## [WORK TO COMPLETE]
Find how many lines in the material contain "caso"; your answer should be that number alone.

◇ ◇ ◇ ◇ ◇ ◇ ◇

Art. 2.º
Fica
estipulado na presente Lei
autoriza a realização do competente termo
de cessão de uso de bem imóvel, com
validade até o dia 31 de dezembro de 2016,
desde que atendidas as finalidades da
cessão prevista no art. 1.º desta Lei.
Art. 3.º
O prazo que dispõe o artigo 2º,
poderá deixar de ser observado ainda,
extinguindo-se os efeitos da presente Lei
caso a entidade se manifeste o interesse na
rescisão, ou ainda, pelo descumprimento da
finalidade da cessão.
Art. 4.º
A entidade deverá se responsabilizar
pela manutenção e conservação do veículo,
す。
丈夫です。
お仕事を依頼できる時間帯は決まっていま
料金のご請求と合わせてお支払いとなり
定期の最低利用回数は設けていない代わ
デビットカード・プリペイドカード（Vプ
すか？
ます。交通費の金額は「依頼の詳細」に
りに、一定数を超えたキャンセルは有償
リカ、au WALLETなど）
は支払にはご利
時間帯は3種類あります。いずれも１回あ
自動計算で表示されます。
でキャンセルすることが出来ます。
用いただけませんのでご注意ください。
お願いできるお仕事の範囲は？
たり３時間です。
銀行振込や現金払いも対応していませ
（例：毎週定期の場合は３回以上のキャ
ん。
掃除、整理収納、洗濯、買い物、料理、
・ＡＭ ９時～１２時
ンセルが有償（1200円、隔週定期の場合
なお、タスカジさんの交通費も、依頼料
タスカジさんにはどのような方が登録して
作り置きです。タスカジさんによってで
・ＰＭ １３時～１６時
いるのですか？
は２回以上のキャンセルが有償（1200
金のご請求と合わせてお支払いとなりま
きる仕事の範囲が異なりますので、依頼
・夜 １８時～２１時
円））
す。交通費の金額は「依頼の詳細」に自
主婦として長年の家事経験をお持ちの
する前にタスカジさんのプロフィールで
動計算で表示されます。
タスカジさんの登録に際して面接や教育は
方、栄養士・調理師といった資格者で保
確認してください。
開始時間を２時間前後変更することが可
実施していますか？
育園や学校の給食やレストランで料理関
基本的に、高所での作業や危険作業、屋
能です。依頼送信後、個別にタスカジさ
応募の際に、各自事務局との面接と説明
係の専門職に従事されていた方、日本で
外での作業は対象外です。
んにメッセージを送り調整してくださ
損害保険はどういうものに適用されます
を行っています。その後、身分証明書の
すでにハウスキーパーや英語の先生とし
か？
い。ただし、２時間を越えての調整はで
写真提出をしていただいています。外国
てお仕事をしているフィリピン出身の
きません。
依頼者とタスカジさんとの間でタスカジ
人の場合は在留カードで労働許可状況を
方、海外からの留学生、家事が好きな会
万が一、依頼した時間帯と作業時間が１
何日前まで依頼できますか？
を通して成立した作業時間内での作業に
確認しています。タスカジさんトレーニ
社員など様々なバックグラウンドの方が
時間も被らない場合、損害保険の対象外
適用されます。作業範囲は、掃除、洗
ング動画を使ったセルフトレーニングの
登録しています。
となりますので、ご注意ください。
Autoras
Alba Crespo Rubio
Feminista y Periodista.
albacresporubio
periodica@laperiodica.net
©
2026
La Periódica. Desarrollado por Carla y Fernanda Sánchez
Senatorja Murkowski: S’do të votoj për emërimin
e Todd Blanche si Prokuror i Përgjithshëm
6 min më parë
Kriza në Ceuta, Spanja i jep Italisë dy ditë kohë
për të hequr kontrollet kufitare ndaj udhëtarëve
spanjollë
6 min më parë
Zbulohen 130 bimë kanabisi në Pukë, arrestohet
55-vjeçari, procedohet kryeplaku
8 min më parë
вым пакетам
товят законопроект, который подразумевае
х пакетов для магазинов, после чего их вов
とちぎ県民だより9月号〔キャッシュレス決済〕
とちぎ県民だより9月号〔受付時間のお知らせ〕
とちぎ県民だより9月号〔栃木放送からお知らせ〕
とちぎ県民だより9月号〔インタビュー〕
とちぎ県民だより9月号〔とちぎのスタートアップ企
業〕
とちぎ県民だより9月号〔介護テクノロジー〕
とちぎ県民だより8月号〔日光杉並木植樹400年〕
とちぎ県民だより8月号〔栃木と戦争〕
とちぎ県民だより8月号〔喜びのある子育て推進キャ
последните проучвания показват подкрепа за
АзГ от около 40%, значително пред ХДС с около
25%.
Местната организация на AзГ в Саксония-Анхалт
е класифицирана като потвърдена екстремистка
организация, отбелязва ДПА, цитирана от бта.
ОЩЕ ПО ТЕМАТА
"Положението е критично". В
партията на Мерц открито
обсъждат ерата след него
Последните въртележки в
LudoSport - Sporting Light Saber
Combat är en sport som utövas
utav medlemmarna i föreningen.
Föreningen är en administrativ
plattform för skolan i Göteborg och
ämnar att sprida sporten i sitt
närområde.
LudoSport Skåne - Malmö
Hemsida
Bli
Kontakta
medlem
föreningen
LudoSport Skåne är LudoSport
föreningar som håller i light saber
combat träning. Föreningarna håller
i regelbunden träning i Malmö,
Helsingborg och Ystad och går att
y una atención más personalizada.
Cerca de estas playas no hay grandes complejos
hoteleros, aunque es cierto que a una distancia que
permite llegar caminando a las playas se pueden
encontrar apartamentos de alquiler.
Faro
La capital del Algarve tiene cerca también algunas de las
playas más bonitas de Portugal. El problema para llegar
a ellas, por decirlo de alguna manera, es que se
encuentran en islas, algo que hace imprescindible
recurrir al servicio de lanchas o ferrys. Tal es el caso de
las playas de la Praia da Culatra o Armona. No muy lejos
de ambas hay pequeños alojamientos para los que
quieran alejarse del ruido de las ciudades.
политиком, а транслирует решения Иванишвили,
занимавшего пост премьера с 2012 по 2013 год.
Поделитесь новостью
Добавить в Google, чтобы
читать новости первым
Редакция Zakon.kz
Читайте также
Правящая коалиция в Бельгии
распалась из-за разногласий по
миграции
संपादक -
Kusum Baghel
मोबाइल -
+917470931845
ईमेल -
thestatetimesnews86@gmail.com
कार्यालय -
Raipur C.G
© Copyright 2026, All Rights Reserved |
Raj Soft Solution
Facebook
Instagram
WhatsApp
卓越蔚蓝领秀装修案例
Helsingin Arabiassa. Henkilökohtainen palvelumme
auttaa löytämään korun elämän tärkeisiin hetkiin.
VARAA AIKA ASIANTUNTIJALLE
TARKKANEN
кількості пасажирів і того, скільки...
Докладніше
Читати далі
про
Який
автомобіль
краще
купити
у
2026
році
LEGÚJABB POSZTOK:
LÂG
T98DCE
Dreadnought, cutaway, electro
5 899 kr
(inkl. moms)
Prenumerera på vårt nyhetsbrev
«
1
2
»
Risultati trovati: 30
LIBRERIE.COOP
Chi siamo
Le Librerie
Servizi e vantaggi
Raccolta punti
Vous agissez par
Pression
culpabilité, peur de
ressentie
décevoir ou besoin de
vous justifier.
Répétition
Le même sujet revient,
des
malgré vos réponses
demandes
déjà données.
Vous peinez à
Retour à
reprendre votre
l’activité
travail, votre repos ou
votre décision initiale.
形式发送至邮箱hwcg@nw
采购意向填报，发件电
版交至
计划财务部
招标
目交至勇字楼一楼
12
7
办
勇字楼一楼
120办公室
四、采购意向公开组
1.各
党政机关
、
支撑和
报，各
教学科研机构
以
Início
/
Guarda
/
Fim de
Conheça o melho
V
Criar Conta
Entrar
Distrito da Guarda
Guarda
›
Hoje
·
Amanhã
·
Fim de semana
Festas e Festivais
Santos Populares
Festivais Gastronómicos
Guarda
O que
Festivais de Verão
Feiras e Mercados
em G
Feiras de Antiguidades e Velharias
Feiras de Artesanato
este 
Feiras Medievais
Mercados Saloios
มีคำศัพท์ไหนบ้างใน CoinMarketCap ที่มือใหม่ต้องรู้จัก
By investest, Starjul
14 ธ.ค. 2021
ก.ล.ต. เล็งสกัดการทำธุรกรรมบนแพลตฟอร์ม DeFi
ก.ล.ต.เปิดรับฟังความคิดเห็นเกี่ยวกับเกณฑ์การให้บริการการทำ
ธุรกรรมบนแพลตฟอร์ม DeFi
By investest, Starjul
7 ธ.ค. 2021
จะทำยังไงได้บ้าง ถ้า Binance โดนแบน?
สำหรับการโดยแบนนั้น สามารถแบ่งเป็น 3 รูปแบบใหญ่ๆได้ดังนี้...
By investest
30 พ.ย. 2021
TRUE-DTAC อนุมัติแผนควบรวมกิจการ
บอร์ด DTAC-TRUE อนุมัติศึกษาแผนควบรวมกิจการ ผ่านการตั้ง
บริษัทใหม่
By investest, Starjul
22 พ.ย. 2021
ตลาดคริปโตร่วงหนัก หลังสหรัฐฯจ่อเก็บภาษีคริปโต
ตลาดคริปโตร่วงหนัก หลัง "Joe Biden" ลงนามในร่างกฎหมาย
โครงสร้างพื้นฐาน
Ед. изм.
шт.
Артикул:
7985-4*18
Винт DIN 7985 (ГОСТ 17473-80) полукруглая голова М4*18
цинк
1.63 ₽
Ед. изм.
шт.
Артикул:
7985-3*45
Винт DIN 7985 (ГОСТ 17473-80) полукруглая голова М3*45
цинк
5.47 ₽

◇ ◇ ◇ ◇ ◇ ◇ ◇

## [WRITTEN ANSWER]
2